约翰逊特罗特算法 [英] Johnson Trotter Algorithm

问题描述

概述：

我想实现约翰逊猪蹄算法在Java中，这样我就可以解决的项目欧拉的一个问题。我已经找了又找，但据我可以看到我有一切权利来实现，你知道错了，否则我就不会问这个问题:)

I am trying to implement the Johnson Trotter Algorithm in Java so that I can solve a problem on Project Euler. I have looked and looked but as far as I can see I have everything implemented right, which you know is wrong, otherwise I wouldn't be asking this question :)

基本算法是这样的：

Johnson Trotter(n)
//Input: A positive integer n
//Output: A list of all permutations(0..n)

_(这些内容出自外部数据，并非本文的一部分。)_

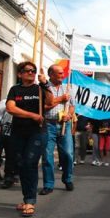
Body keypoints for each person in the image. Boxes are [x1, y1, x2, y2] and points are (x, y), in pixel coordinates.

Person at [6, 61, 53, 217]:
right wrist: (32, 115)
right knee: (21, 165)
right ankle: (27, 199)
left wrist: (45, 84)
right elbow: (11, 108)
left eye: (33, 71)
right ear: (20, 74)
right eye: (28, 71)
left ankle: (30, 201)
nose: (31, 73)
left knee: (30, 164)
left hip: (37, 132)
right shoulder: (15, 89)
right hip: (18, 132)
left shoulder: (39, 88)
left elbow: (50, 102)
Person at [40, 64, 75, 195]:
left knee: (68, 154)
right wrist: (60, 99)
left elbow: (72, 106)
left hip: (65, 125)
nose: (62, 75)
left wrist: (69, 115)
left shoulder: (68, 88)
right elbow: (43, 106)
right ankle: (48, 184)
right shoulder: (43, 88)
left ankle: (67, 178)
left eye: (63, 73)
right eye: (59, 73)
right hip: (48, 124)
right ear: (51, 75)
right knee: (47, 156)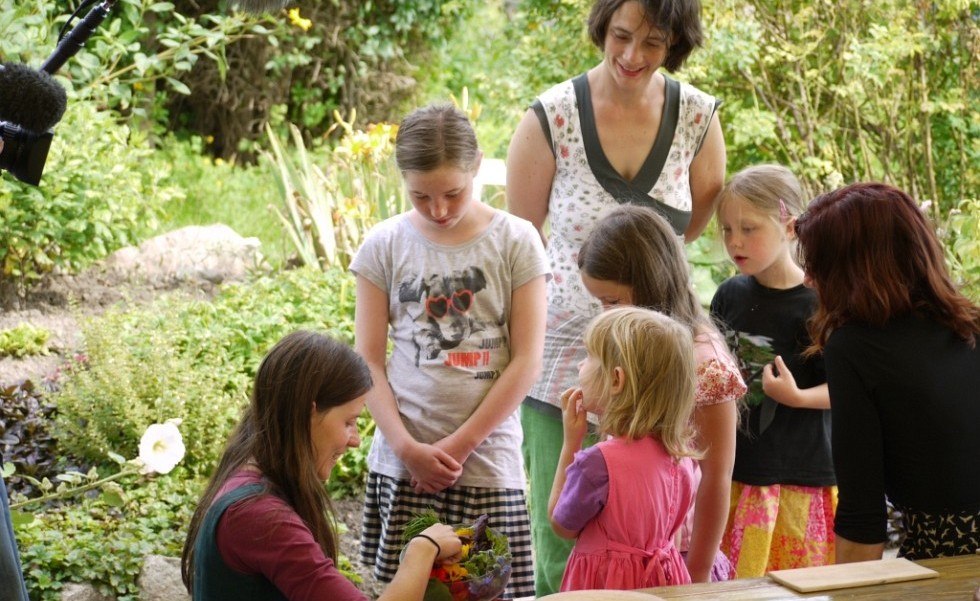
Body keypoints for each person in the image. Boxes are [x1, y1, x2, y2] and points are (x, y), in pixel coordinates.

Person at [506, 0, 725, 591]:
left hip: (662, 366)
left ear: (675, 43)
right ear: (602, 26)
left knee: (652, 533)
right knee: (564, 535)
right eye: (621, 36)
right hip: (570, 362)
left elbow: (695, 221)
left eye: (653, 43)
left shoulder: (698, 118)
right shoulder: (552, 117)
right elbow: (522, 241)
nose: (632, 56)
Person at [352, 103, 549, 599]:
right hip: (403, 469)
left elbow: (527, 359)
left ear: (478, 165)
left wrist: (458, 447)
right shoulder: (383, 244)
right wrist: (406, 450)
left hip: (487, 464)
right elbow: (367, 360)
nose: (439, 209)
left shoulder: (516, 240)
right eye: (420, 196)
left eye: (453, 193)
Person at [180, 330, 463, 600]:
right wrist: (423, 548)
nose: (354, 441)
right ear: (309, 411)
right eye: (348, 422)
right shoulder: (258, 516)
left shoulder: (245, 477)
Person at [794, 182, 980, 562]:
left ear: (853, 268)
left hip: (949, 560)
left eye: (818, 264)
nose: (808, 279)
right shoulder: (972, 325)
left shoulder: (855, 348)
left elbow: (862, 515)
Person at [576, 204, 745, 582]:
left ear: (652, 282)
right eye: (599, 303)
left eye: (613, 302)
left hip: (676, 559)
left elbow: (716, 477)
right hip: (623, 556)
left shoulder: (704, 363)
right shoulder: (629, 348)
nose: (605, 314)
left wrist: (697, 574)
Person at [710, 165, 836, 577]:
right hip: (736, 473)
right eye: (727, 229)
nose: (734, 241)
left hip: (800, 477)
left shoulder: (821, 303)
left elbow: (850, 388)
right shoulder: (728, 295)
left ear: (790, 227)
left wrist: (798, 397)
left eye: (748, 228)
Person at [548, 307, 701, 590]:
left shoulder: (598, 463)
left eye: (589, 357)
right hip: (663, 584)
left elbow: (562, 525)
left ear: (616, 380)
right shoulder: (681, 457)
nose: (580, 366)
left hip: (606, 589)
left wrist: (571, 443)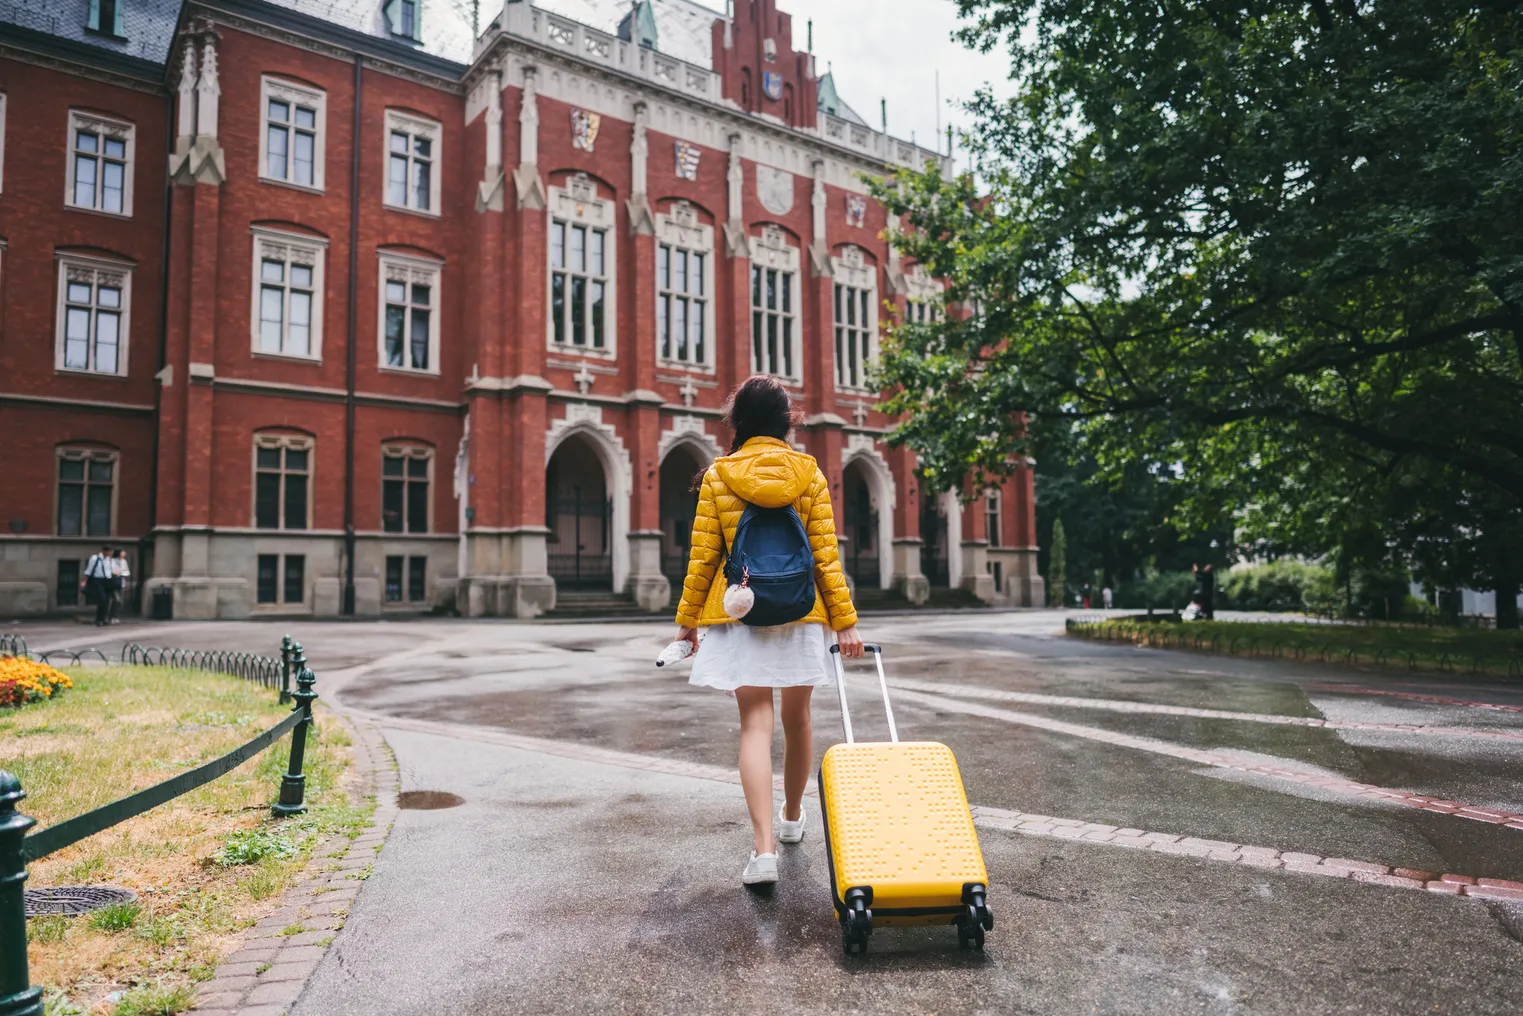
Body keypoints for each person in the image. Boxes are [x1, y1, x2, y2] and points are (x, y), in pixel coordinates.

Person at [673, 375, 864, 889]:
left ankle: (762, 853)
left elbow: (703, 558)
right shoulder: (810, 474)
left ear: (738, 422)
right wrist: (845, 622)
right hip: (802, 610)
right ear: (788, 422)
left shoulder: (719, 475)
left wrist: (687, 625)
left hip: (741, 610)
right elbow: (826, 556)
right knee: (798, 720)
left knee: (755, 724)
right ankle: (793, 818)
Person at [81, 545, 114, 626]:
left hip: (108, 581)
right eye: (109, 551)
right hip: (98, 580)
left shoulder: (110, 560)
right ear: (104, 551)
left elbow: (112, 570)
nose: (110, 553)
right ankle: (99, 619)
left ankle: (104, 618)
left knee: (107, 600)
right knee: (102, 599)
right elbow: (89, 570)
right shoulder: (95, 558)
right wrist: (85, 581)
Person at [108, 549, 131, 624]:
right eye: (123, 552)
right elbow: (110, 571)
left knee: (119, 601)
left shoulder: (124, 561)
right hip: (113, 583)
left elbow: (127, 572)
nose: (124, 553)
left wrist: (120, 572)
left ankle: (114, 616)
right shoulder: (112, 561)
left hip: (121, 582)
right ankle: (112, 616)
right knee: (116, 600)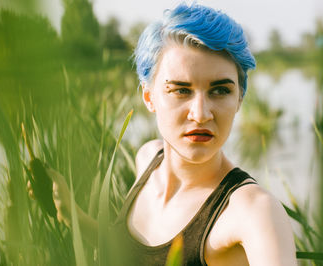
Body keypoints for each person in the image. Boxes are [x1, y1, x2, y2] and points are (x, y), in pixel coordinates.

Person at [33, 3, 297, 265]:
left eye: (220, 90)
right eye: (181, 90)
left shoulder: (253, 211)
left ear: (239, 97)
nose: (201, 114)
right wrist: (72, 216)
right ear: (149, 97)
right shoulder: (148, 158)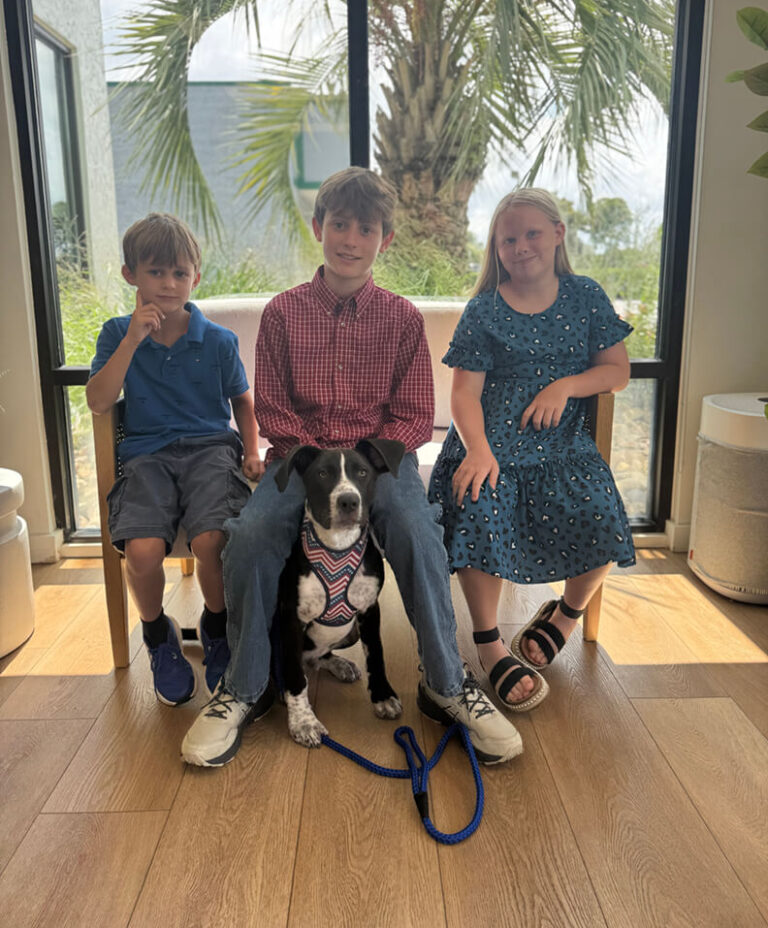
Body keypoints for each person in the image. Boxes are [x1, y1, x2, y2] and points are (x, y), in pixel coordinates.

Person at [181, 167, 524, 768]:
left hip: (378, 466)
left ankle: (446, 682)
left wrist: (366, 465)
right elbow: (275, 407)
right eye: (339, 224)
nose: (350, 238)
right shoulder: (284, 314)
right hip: (303, 462)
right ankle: (243, 687)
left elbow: (416, 413)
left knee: (419, 531)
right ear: (319, 228)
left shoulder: (401, 319)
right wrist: (319, 463)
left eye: (365, 228)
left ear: (384, 239)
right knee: (252, 534)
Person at [427, 188, 635, 714]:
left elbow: (617, 371)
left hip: (562, 447)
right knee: (478, 505)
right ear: (496, 249)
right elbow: (463, 393)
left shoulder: (586, 296)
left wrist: (565, 386)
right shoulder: (484, 309)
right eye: (508, 240)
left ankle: (564, 615)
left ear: (558, 234)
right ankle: (489, 642)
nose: (521, 247)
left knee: (604, 517)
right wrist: (477, 450)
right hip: (488, 443)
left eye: (532, 234)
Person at [87, 213, 263, 706]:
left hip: (211, 450)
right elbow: (99, 402)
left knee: (212, 540)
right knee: (141, 552)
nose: (168, 284)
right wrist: (130, 342)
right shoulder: (116, 333)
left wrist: (250, 451)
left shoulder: (219, 341)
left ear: (196, 278)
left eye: (180, 273)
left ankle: (216, 626)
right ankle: (157, 634)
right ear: (130, 275)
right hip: (146, 457)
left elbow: (243, 402)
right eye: (156, 272)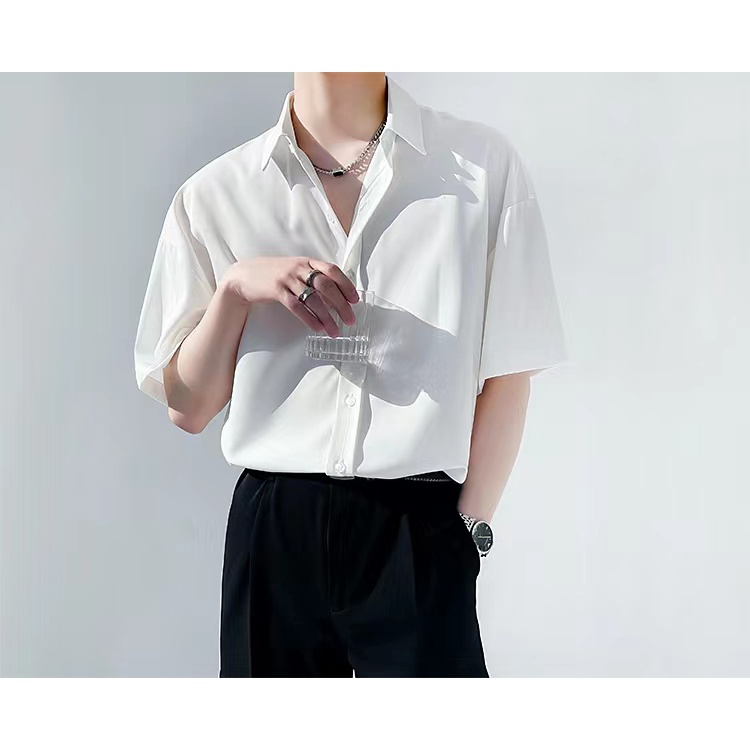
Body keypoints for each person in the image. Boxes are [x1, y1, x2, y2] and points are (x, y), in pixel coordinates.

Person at [133, 72, 569, 677]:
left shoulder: (481, 170)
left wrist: (467, 534)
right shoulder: (217, 192)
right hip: (274, 531)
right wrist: (235, 289)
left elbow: (511, 371)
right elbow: (188, 406)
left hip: (417, 527)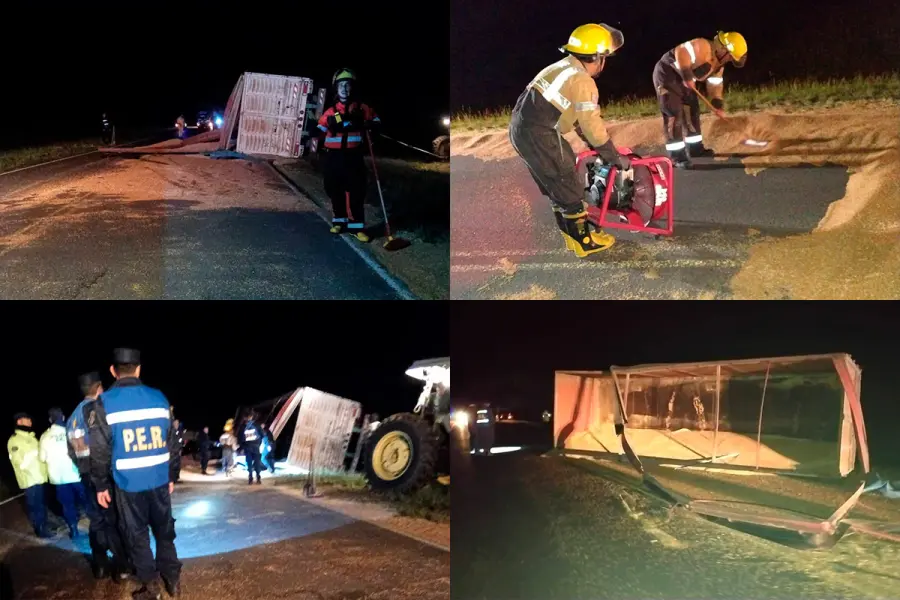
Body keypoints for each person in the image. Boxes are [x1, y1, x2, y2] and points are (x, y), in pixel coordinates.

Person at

initialize the first permutation with: <0, <1, <2
//(all elements pointing left)

while ( //there exists a mobile element ) 
     //find the largest mobile element K
     //swap K with the element it points toward
     //reverse the direction of all elements > K 
     //add the permutation to a list

我已经创建了一个元素对象具有属性（值，isMobile，方向）来使用这种算法。当我交换价值，只有一个交换发生，在那之后的原始顺序被打印一遍又一遍。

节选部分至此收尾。